Dans leur mécanisme de survenue on privilégie actuellement un mécanisme par méthylation des promoteurs avec inactivation épigénique des gènes, analogue à celui observé dans les ACF, dont ils seraient donc directement issus (49) Des associations entre la méthylation de MGMT et les mutations ras, ont été observées (117).

1.2.2. De l’adénome « en dents de scie » au CCR MSI-H.

Cette séquence a pu être retrouvée essentiellement dans les CCR sporadiques, de phénotype MSI, avec perte d’expression de hMLH1, ou méthylation de hMLH1, ou

mutation de TGFβRII, IGFR2R, BAX.

- démonstration dans des polypes hyperplasiques de sous-clones dysplasiques avec le profil MSI-H ;

- fréquence accrue de polypes hyperplasiques dans les CCR MSI-H ; - phénotypes mucineux similaires ;

- les adénomes traditionnels n’ont pas le profil MSI-H ;

- on ne trouve pas le spectre mutationnel classique dans les CCR MSI-H.

1.2.3. De l’adénome « en dents de scie » au CCR MSI-L.

On peut trouver, dans l’adénome « en dents de scie », comme on les trouve dans le CCR MSI-L, des altérations sur le chromosome 1p, une grande fréquence de mutations du gène K-ras, une inactivation par méthylation du gène MGMT.

1.2.4. Adénomes modèle « de haut en bas ».

Il s’agit morphologiquement d’un bouton latéral sur une crypte parentale. Il naît à partir d’un tubule d’épithélium immature et proliférant qui va migrer pour « tomber » à partir de l’épithélium de surface. Il donne naissance à partir de sa base à un microadénome par croissance latérale. La répétition de cette séquence conduit à une croissance exophytique ou polypoïde. Ce modèle est fréquent dans les PAF. Il implique la mise en jeu de la voie de l’APC, mais également une dysrégulation de la prolifération et une inhibition de l’apoptose.

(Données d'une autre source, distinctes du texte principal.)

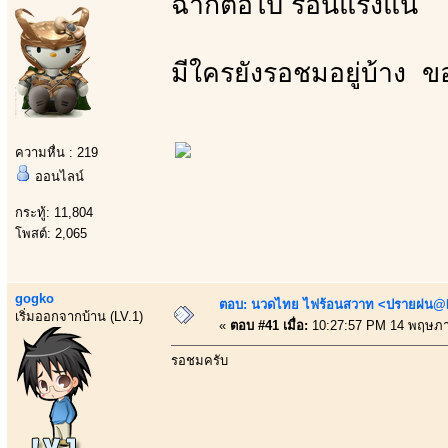
ฉากต่อไป ร้อนแรงแน่
มีใครยังรอชมอยู่บ้าง ข
ความหื่น : 219
ออนไลน์
กระทู้: 11,804
โพสต์: 2,065
gogko
ตอบ: นวดไทย ไฟร้อนสวาท <ปรายฝน@Bo
เริ่มออกจากบ้าน (LV.1)
«
ตอบ #41 เมื่อ:
10:27:57 PM 14 พฤษภา
รอชมครับ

1.2.5. Adénomes modèle « de bas en haut ».

Ce modèle est retrouvé dans les adénomes « en dents de scie ». La zone proliférative reste dans la partie inférieure, les cellules maturent et cessent de se diviser dans leur migration vers le haut. Le mécanisme principal est l’inhibition de l’apoptose et le défaut d’exfoliation superficielle des cellules (ou anoïkis). On peut déjà à ce stade trouver des anomalies moléculaires (méthylation de hMLH1 et HPP1, MSI-L ou H, perte d’expression de hMLH1 etc…). Cette séquence est fréquente dans les CCR sporadiques, MSI-H ou MSI-L.